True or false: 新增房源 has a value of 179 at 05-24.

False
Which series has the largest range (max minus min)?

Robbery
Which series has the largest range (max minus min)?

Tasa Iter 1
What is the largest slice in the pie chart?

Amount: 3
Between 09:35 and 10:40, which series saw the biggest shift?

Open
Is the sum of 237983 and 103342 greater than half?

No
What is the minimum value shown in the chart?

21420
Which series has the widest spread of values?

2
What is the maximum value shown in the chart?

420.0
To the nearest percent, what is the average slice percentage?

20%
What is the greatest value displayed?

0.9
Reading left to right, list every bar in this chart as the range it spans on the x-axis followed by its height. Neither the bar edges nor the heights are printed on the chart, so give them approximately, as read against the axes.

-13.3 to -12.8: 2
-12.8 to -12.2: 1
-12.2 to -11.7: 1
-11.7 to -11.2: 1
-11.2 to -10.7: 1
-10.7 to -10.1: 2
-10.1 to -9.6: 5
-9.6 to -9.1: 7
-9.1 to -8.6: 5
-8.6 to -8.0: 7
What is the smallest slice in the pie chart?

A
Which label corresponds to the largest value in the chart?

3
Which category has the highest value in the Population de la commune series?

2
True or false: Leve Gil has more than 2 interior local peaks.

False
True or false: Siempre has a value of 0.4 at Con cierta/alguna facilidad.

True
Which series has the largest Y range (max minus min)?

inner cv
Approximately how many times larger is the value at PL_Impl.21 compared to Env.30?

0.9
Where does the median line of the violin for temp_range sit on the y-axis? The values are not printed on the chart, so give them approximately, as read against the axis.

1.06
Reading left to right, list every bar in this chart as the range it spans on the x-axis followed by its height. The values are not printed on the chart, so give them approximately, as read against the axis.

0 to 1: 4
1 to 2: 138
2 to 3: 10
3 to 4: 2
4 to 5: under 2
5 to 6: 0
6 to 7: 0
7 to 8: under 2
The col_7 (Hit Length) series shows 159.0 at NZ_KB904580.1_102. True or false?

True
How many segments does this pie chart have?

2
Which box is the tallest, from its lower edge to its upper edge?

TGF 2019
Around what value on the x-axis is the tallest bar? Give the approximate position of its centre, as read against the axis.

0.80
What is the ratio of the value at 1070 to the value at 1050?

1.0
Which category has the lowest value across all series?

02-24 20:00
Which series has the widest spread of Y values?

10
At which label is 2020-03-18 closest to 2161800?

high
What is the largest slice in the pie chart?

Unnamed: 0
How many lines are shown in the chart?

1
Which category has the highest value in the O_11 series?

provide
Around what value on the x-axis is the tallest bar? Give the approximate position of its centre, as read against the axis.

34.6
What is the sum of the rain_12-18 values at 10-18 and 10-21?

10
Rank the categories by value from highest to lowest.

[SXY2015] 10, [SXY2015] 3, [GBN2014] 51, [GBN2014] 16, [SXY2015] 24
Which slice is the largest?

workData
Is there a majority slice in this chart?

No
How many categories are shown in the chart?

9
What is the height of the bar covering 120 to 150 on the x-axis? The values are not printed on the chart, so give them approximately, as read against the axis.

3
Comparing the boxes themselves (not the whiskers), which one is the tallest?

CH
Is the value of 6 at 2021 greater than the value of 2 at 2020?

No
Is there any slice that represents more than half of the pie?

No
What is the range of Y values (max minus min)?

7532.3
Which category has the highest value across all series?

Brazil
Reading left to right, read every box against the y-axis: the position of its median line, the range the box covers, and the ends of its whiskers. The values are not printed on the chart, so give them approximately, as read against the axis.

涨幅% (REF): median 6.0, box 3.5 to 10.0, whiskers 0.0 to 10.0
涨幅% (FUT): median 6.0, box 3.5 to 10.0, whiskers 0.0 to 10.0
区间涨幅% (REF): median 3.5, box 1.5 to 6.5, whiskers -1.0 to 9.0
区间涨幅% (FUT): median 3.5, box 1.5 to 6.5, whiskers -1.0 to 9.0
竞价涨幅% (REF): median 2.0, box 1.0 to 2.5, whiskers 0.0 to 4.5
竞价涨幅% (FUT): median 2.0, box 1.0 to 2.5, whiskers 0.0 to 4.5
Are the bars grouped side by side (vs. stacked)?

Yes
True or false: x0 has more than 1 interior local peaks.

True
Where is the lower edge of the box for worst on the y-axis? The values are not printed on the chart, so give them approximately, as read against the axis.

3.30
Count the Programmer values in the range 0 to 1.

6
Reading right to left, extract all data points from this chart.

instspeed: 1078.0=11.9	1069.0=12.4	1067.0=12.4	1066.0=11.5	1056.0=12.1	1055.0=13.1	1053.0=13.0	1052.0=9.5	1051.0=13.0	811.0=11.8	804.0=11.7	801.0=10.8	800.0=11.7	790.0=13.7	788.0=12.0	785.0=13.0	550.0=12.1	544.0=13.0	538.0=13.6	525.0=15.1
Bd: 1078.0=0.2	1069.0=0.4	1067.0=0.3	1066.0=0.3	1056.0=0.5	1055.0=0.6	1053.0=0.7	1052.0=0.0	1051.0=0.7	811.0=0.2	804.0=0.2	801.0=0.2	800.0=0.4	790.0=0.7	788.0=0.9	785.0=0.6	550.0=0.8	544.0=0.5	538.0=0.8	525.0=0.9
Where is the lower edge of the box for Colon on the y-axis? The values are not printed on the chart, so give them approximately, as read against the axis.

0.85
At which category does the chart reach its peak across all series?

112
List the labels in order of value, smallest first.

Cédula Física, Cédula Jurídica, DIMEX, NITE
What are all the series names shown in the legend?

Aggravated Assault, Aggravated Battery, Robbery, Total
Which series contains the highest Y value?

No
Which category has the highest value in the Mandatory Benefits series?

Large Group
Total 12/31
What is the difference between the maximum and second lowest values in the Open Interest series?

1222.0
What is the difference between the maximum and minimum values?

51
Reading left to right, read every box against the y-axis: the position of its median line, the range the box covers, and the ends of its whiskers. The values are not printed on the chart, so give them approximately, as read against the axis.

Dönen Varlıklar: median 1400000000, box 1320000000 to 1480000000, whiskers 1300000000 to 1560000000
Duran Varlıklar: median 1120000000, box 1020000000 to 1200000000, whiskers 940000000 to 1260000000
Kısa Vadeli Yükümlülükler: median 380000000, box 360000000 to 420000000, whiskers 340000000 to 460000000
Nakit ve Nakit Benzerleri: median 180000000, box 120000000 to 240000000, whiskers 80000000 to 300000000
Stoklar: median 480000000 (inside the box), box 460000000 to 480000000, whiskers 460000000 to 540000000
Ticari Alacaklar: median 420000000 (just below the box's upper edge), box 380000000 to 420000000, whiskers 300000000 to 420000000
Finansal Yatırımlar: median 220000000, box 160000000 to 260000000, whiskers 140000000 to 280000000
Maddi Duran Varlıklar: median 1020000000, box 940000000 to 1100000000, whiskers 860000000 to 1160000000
_ _ _
Copy all the rows again, substituting "greatest spread" for "widest spread" wherever it occurs and leaving everything else unchanged.

### COMPLETED EXERCISE
True or false: 新增房源 has a value of 179 at 05-24.

False
Which series has the largest range (max minus min)?

Robbery
Which series has the largest range (max minus min)?

Tasa Iter 1
What is the largest slice in the pie chart?

Amount: 3
Between 09:35 and 10:40, which series saw the biggest shift?

Open
Is the sum of 237983 and 103342 greater than half?

No
What is the minimum value shown in the chart?

21420
Which series has the greatest spread of values?

2
What is the maximum value shown in the chart?

420.0
To the nearest percent, what is the average slice percentage?

20%
What is the greatest value displayed?

0.9
Reading left to right, list every bar in this chart as the range it spans on the x-axis followed by its height. Neither the bar edges nor the heights are printed on the chart, so give them approximately, as read against the axes.

-13.3 to -12.8: 2
-12.8 to -12.2: 1
-12.2 to -11.7: 1
-11.7 to -11.2: 1
-11.2 to -10.7: 1
-10.7 to -10.1: 2
-10.1 to -9.6: 5
-9.6 to -9.1: 7
-9.1 to -8.6: 5
-8.6 to -8.0: 7
What is the smallest slice in the pie chart?

A
Which label corresponds to the largest value in the chart?

3
Which category has the highest value in the Population de la commune series?

2
True or false: Leve Gil has more than 2 interior local peaks.

False
True or false: Siempre has a value of 0.4 at Con cierta/alguna facilidad.

True
Which series has the largest Y range (max minus min)?

inner cv
Approximately how many times larger is the value at PL_Impl.21 compared to Env.30?

0.9
Where does the median line of the violin for temp_range sit on the y-axis? The values are not printed on the chart, so give them approximately, as read against the axis.

1.06
Reading left to right, list every bar in this chart as the range it spans on the x-axis followed by its height. The values are not printed on the chart, so give them approximately, as read against the axis.

0 to 1: 4
1 to 2: 138
2 to 3: 10
3 to 4: 2
4 to 5: under 2
5 to 6: 0
6 to 7: 0
7 to 8: under 2
The col_7 (Hit Length) series shows 159.0 at NZ_KB904580.1_102. True or false?

True
How many segments does this pie chart have?

2
Which box is the tallest, from its lower edge to its upper edge?

TGF 2019
Around what value on the x-axis is the tallest bar? Give the approximate position of its centre, as read against the axis.

0.80
What is the ratio of the value at 1070 to the value at 1050?

1.0
Which category has the lowest value across all series?

02-24 20:00
Which series has the greatest spread of Y values?

10
At which label is 2020-03-18 closest to 2161800?

high
What is the largest slice in the pie chart?

Unnamed: 0
How many lines are shown in the chart?

1
Which category has the highest value in the O_11 series?

provide
Around what value on the x-axis is the tallest bar? Give the approximate position of its centre, as read against the axis.

34.6
What is the sum of the rain_12-18 values at 10-18 and 10-21?

10
Rank the categories by value from highest to lowest.

[SXY2015] 10, [SXY2015] 3, [GBN2014] 51, [GBN2014] 16, [SXY2015] 24
Which slice is the largest?

workData
Is there a majority slice in this chart?

No
How many categories are shown in the chart?

9
What is the height of the bar covering 120 to 150 on the x-axis? The values are not printed on the chart, so give them approximately, as read against the axis.

3
Comparing the boxes themselves (not the whiskers), which one is the tallest?

CH
Is the value of 6 at 2021 greater than the value of 2 at 2020?

No
Is there any slice that represents more than half of the pie?

No
What is the range of Y values (max minus min)?

7532.3
Which category has the highest value across all series?

Brazil
Reading left to right, read every box against the y-axis: the position of its median line, the range the box covers, and the ends of its whiskers. The values are not printed on the chart, so give them approximately, as read against the axis.

涨幅% (REF): median 6.0, box 3.5 to 10.0, whiskers 0.0 to 10.0
涨幅% (FUT): median 6.0, box 3.5 to 10.0, whiskers 0.0 to 10.0
区间涨幅% (REF): median 3.5, box 1.5 to 6.5, whiskers -1.0 to 9.0
区间涨幅% (FUT): median 3.5, box 1.5 to 6.5, whiskers -1.0 to 9.0
竞价涨幅% (REF): median 2.0, box 1.0 to 2.5, whiskers 0.0 to 4.5
竞价涨幅% (FUT): median 2.0, box 1.0 to 2.5, whiskers 0.0 to 4.5
Are the bars grouped side by side (vs. stacked)?

Yes
True or false: x0 has more than 1 interior local peaks.

True
Where is the lower edge of the box for worst on the y-axis? The values are not printed on the chart, so give them approximately, as read against the axis.

3.30
Count the Programmer values in the range 0 to 1.

6
Reading right to left, extract all data points from this chart.

instspeed: 1078.0=11.9	1069.0=12.4	1067.0=12.4	1066.0=11.5	1056.0=12.1	1055.0=13.1	1053.0=13.0	1052.0=9.5	1051.0=13.0	811.0=11.8	804.0=11.7	801.0=10.8	800.0=11.7	790.0=13.7	788.0=12.0	785.0=13.0	550.0=12.1	544.0=13.0	538.0=13.6	525.0=15.1
Bd: 1078.0=0.2	1069.0=0.4	1067.0=0.3	1066.0=0.3	1056.0=0.5	1055.0=0.6	1053.0=0.7	1052.0=0.0	1051.0=0.7	811.0=0.2	804.0=0.2	801.0=0.2	800.0=0.4	790.0=0.7	788.0=0.9	785.0=0.6	550.0=0.8	544.0=0.5	538.0=0.8	525.0=0.9
Where is the lower edge of the box for Colon on the y-axis? The values are not printed on the chart, so give them approximately, as read against the axis.

0.85
At which category does the chart reach its peak across all series?

112
List the labels in order of value, smallest first.

Cédula Física, Cédula Jurídica, DIMEX, NITE
What are all the series names shown in the legend?

Aggravated Assault, Aggravated Battery, Robbery, Total
Which series contains the highest Y value?

No
Which category has the highest value in the Mandatory Benefits series?

Large Group
Total 12/31
What is the difference between the maximum and second lowest values in the Open Interest series?

1222.0
What is the difference between the maximum and minimum values?

51
Reading left to right, read every box against the y-axis: the position of its median line, the range the box covers, and the ends of its whiskers. The values are not printed on the chart, so give them approximately, as read against the axis.

Dönen Varlıklar: median 1400000000, box 1320000000 to 1480000000, whiskers 1300000000 to 1560000000
Duran Varlıklar: median 1120000000, box 1020000000 to 1200000000, whiskers 940000000 to 1260000000
Kısa Vadeli Yükümlülükler: median 380000000, box 360000000 to 420000000, whiskers 340000000 to 460000000
Nakit ve Nakit Benzerleri: median 180000000, box 120000000 to 240000000, whiskers 80000000 to 300000000
Stoklar: median 480000000 (inside the box), box 460000000 to 480000000, whiskers 460000000 to 540000000
Ticari Alacaklar: median 420000000 (just below the box's upper edge), box 380000000 to 420000000, whiskers 300000000 to 420000000
Finansal Yatırımlar: median 220000000, box 160000000 to 260000000, whiskers 140000000 to 280000000
Maddi Duran Varlıklar: median 1020000000, box 940000000 to 1100000000, whiskers 860000000 to 1160000000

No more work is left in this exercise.